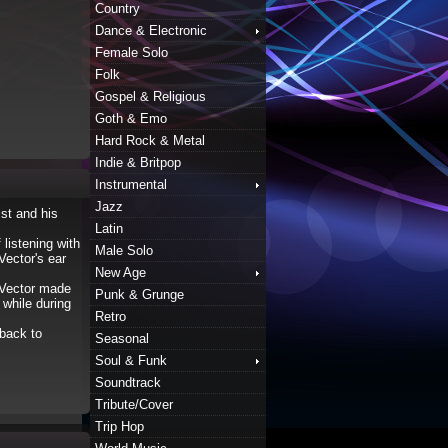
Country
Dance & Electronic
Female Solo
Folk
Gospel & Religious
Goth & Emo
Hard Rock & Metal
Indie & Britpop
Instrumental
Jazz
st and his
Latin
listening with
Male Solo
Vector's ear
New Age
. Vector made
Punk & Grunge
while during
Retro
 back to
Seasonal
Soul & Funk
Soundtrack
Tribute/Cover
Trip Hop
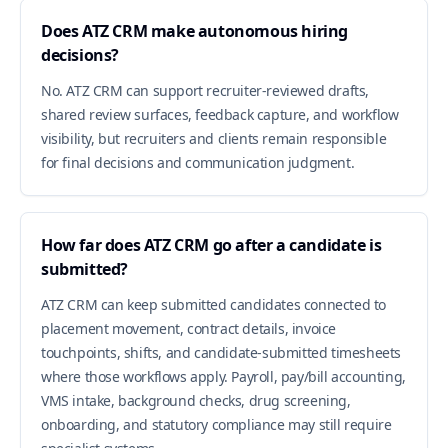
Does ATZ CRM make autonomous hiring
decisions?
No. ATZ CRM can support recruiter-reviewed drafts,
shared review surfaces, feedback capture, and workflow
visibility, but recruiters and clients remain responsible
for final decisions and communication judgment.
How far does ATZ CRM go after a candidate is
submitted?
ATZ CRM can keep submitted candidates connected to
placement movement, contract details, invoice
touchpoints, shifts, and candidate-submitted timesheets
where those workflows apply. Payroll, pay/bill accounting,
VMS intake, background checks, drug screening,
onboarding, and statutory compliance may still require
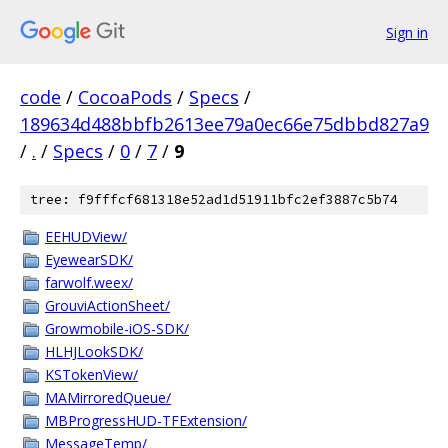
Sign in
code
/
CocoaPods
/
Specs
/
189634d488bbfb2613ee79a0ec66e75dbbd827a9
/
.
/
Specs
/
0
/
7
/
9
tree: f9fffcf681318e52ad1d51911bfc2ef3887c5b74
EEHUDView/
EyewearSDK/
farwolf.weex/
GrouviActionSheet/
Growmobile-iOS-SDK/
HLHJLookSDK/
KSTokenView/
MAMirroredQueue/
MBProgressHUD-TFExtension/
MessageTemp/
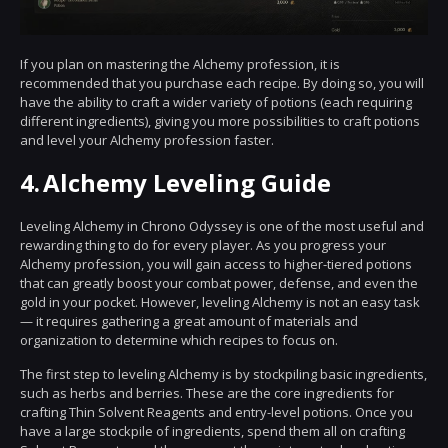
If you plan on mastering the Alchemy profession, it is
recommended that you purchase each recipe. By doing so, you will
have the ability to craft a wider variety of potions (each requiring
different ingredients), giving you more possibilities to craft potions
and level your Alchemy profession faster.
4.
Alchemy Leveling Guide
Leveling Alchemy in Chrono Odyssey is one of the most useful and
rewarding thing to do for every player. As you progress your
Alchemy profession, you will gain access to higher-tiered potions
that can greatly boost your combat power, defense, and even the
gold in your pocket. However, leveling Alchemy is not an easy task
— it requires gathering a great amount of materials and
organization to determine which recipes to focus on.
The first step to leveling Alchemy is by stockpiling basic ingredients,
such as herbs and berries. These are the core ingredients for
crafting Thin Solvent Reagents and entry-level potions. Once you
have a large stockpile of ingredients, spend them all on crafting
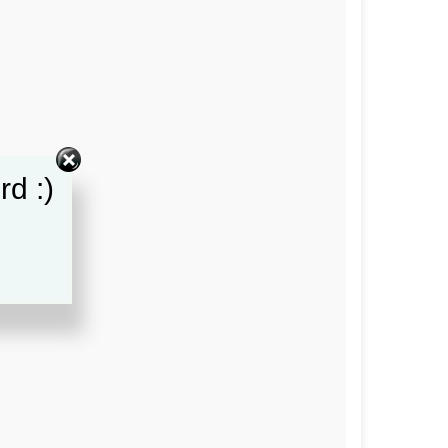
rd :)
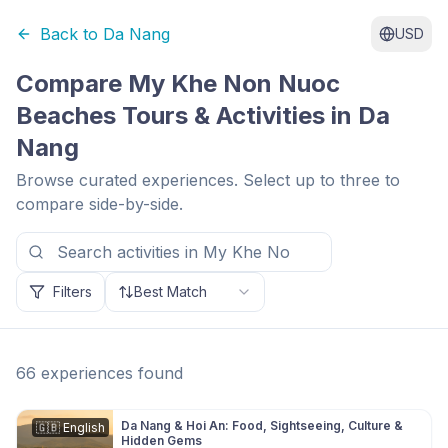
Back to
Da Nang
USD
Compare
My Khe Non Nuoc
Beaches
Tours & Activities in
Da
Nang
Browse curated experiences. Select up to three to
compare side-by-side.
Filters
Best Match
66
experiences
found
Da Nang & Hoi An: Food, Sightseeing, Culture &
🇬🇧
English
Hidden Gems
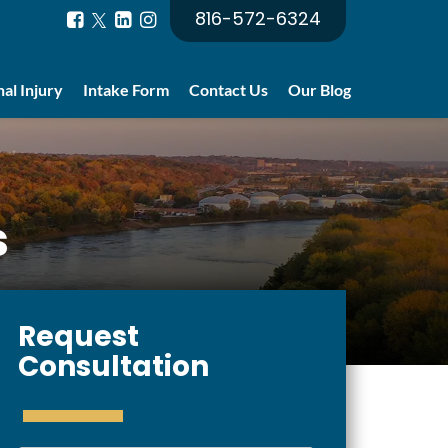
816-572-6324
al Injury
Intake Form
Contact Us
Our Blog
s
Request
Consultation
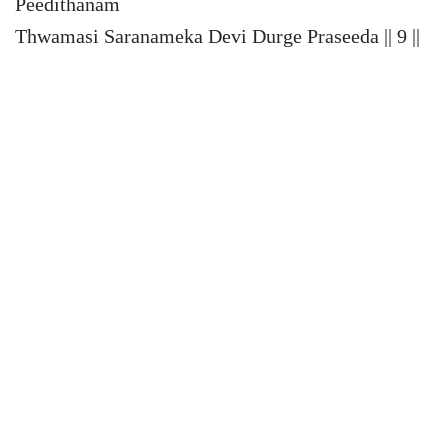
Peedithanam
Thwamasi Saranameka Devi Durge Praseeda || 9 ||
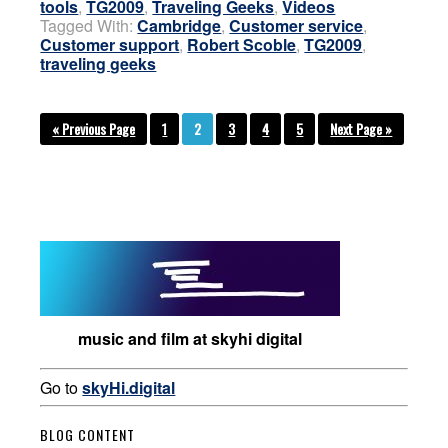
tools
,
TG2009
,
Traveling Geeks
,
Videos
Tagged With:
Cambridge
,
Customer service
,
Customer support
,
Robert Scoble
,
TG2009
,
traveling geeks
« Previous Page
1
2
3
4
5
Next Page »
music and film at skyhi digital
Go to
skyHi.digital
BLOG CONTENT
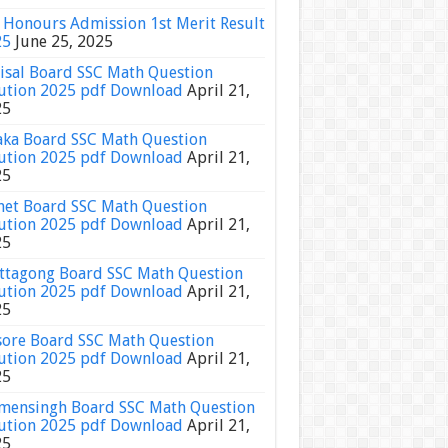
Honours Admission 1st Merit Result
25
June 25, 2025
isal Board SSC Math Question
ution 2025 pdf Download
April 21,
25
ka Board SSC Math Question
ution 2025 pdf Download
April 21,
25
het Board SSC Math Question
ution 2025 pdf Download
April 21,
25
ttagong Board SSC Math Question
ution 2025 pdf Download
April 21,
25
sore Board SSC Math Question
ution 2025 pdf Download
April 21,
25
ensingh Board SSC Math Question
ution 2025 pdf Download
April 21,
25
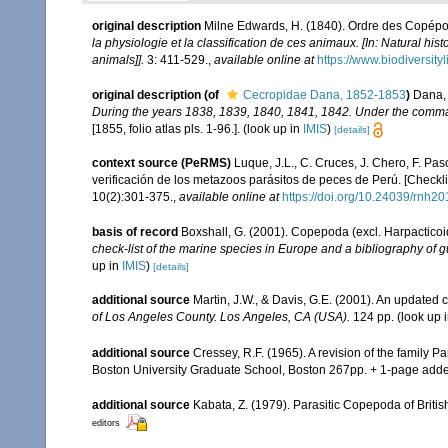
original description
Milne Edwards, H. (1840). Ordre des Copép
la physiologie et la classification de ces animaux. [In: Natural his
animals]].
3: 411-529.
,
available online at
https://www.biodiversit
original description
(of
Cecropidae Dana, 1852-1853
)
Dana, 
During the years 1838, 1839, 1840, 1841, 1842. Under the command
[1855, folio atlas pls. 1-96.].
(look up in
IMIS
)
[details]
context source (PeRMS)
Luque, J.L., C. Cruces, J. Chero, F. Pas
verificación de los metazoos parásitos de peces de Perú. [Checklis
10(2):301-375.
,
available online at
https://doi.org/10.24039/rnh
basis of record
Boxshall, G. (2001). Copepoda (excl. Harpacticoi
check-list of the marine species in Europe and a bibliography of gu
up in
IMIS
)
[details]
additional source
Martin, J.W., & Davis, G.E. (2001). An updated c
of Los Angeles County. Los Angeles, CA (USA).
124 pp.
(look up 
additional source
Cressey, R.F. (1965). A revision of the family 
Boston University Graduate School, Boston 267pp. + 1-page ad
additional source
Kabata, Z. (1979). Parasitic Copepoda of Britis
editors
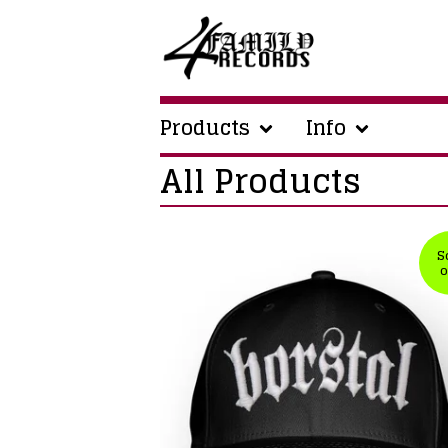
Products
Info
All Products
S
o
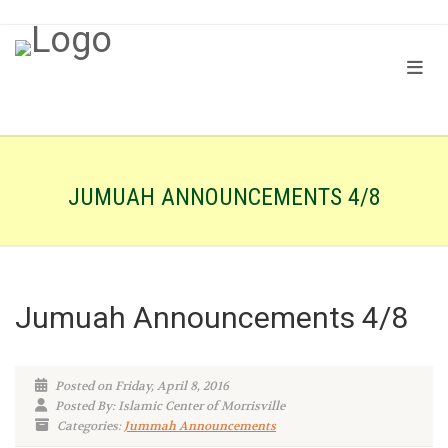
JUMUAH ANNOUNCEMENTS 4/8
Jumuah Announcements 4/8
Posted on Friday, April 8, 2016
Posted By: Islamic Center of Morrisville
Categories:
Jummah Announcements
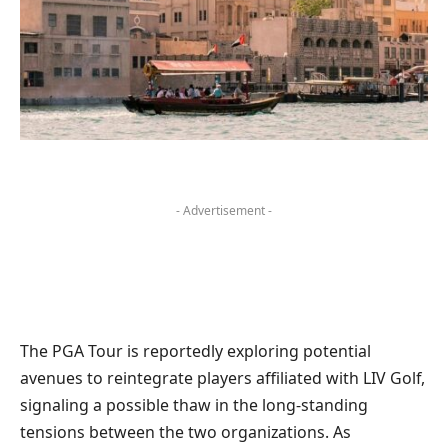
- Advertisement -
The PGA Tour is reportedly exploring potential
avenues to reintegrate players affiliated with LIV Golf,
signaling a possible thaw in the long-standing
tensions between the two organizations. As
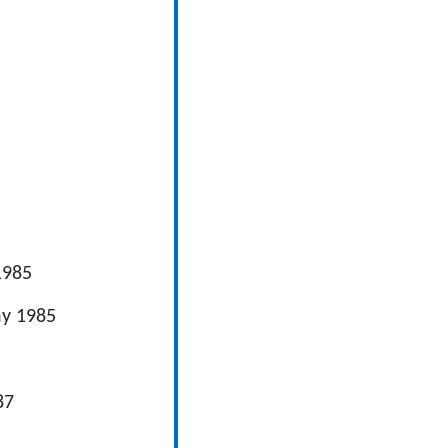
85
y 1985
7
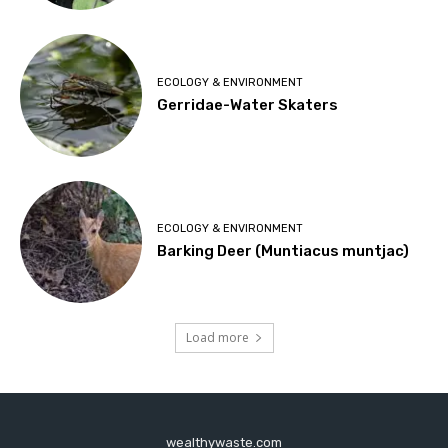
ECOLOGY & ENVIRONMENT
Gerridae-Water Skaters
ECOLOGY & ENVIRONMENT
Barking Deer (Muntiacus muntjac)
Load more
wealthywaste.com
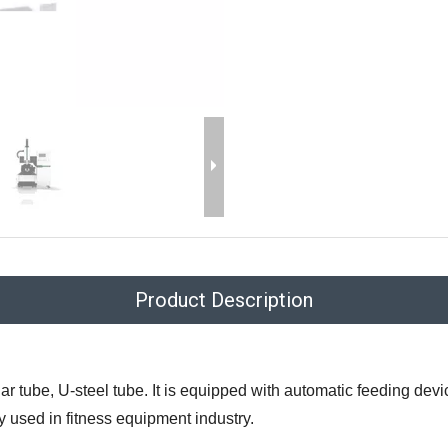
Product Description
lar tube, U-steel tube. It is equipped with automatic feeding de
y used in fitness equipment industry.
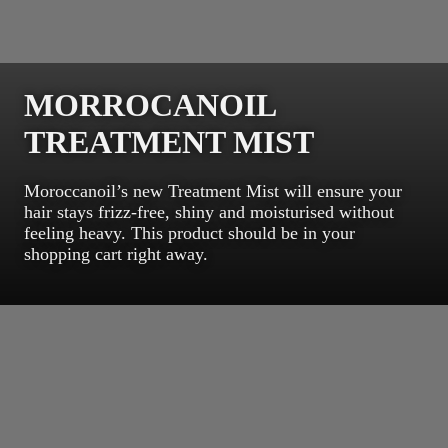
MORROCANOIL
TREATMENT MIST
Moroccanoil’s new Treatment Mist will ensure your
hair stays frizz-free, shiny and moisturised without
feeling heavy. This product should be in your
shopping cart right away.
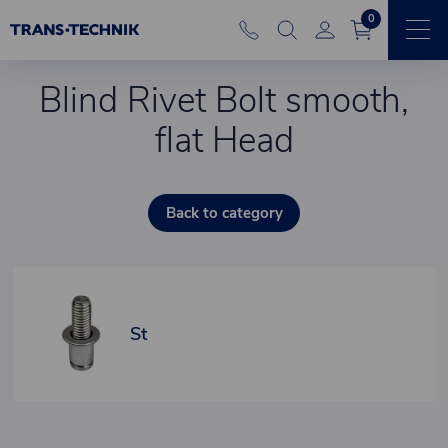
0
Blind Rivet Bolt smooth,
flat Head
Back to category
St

========================

* _WHAT NEEDS TO BE DONE_
Pull every line containing "decisions" from the data.

* _EXERCISE ANSWER_
decisions?
for final decisions and communication judgment.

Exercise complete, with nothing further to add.